Your objective :: Gather every line in the entries below that contains the word "like". Case counts, so match capitalization precisely.

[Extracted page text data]
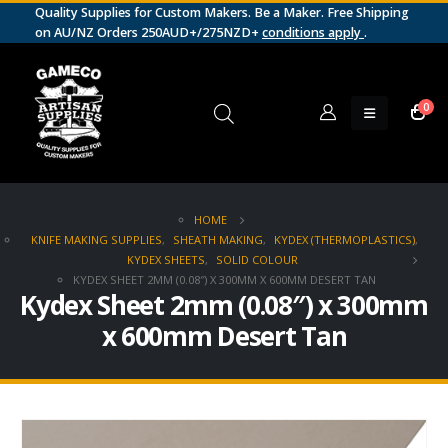
Quality Supplies for Custom Makers. Be a Maker. Free Shipping
on AU/NZ Orders 250AUD+/275NZD+
conditions apply
.
0
HOME
KNIFE MAKING SUPPLIES
,
SHEATH MAKING
,
KYDEX (THERMOPLASTICS)
,
KYDEX SHEETS
,
SOLID COLOUR
KYDEX SHEET 2MM (0.08″) X 300MM X 600MM DESERT TAN
Kydex Sheet 2mm (0.08″) x 300mm
x 600mm Desert Tan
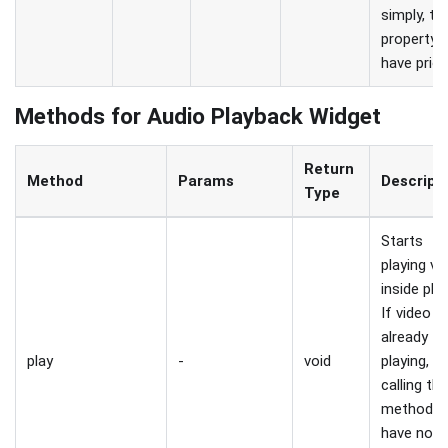
simply, th
property w
have priori
Methods for Audio Playback Widget
Return
Method
Params
Descript
Type
Starts
playing vi
inside play
If video is
already
play
-
void
playing,
calling thi
method wi
have no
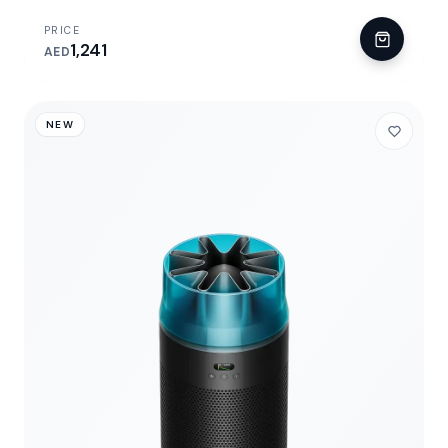
PRICE
1,241
AED
NEW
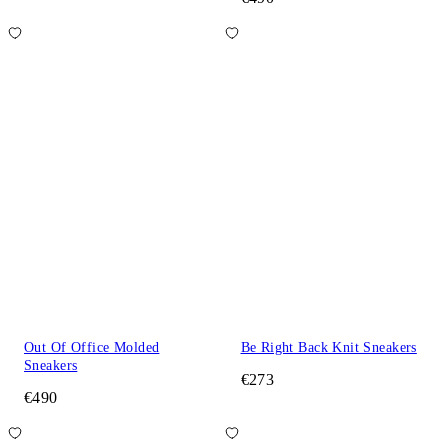
Out Of Office Molded
Be Right Back Knit Sneakers
Sneakers
€273
€490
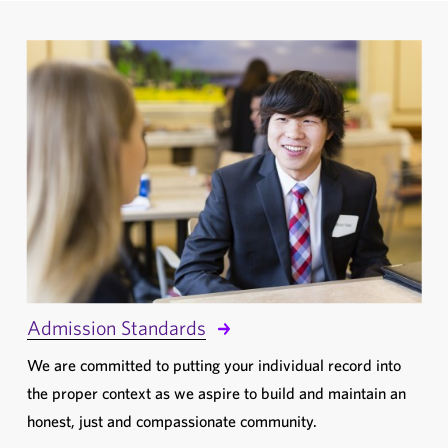
Admission Standards
We are committed to putting your individual record into
the proper context as we aspire to build and maintain an
honest, just and compassionate community.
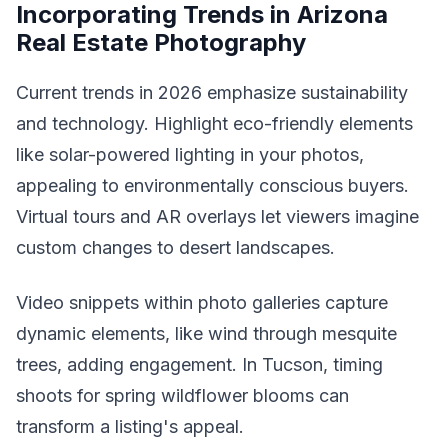
Incorporating Trends in Arizona
Real Estate Photography
Current trends in 2026 emphasize sustainability
and technology. Highlight eco-friendly elements
like solar-powered lighting in your photos,
appealing to environmentally conscious buyers.
Virtual tours and AR overlays let viewers imagine
custom changes to desert landscapes.
Video snippets within photo galleries capture
dynamic elements, like wind through mesquite
trees, adding engagement. In Tucson, timing
shoots for spring wildflower blooms can
transform a listing's appeal.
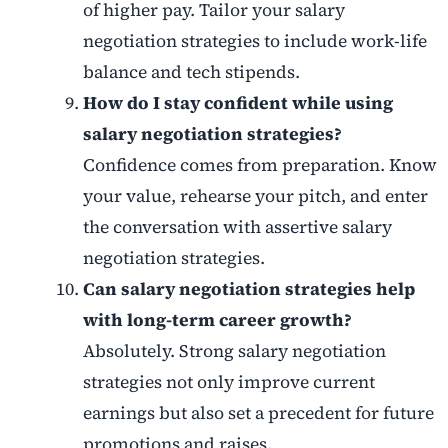
of higher pay. Tailor your salary
negotiation strategies to include work-life
balance and tech stipends.
How do I stay confident while using
salary negotiation strategies?
Confidence comes from preparation. Know
your value, rehearse your pitch, and enter
the conversation with assertive salary
negotiation strategies.
Can salary negotiation strategies help
with long-term career growth?
Absolutely. Strong salary negotiation
strategies not only improve current
earnings but also set a precedent for future
promotions and raises.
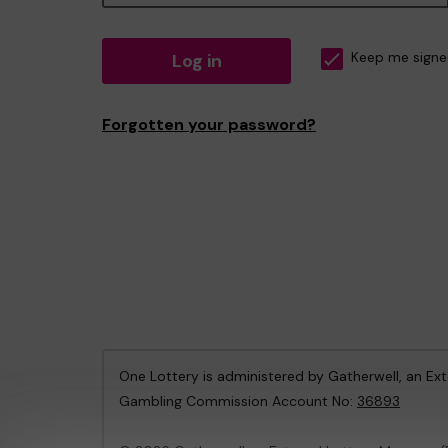
Log in
Keep me signe
Forgotten your password?
One Lottery is administered by Gatherwell, an Ex
Gambling Commission Account No:
36893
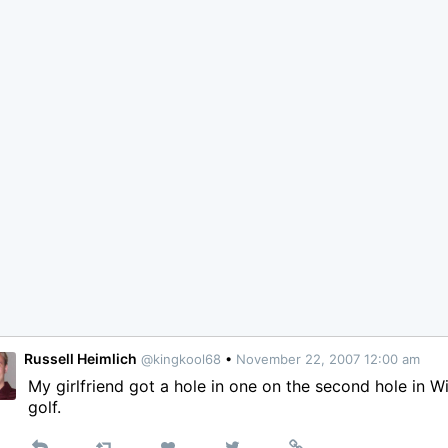
Russell Heimlich
@kingkool68
•
November 22, 2007 12:00 am
My girlfriend got a hole in one on the second hole in Wi
golf.
Reply
Retweet
View
Permalink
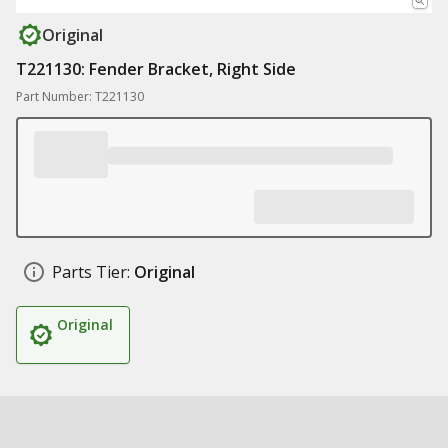
Original
T221130: Fender Bracket, Right Side
Part Number: T221130
Parts Tier:
Original
Original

Reply to the task ::
like solar-powered lighting in your photos,
dynamic elements, like wind through mesquite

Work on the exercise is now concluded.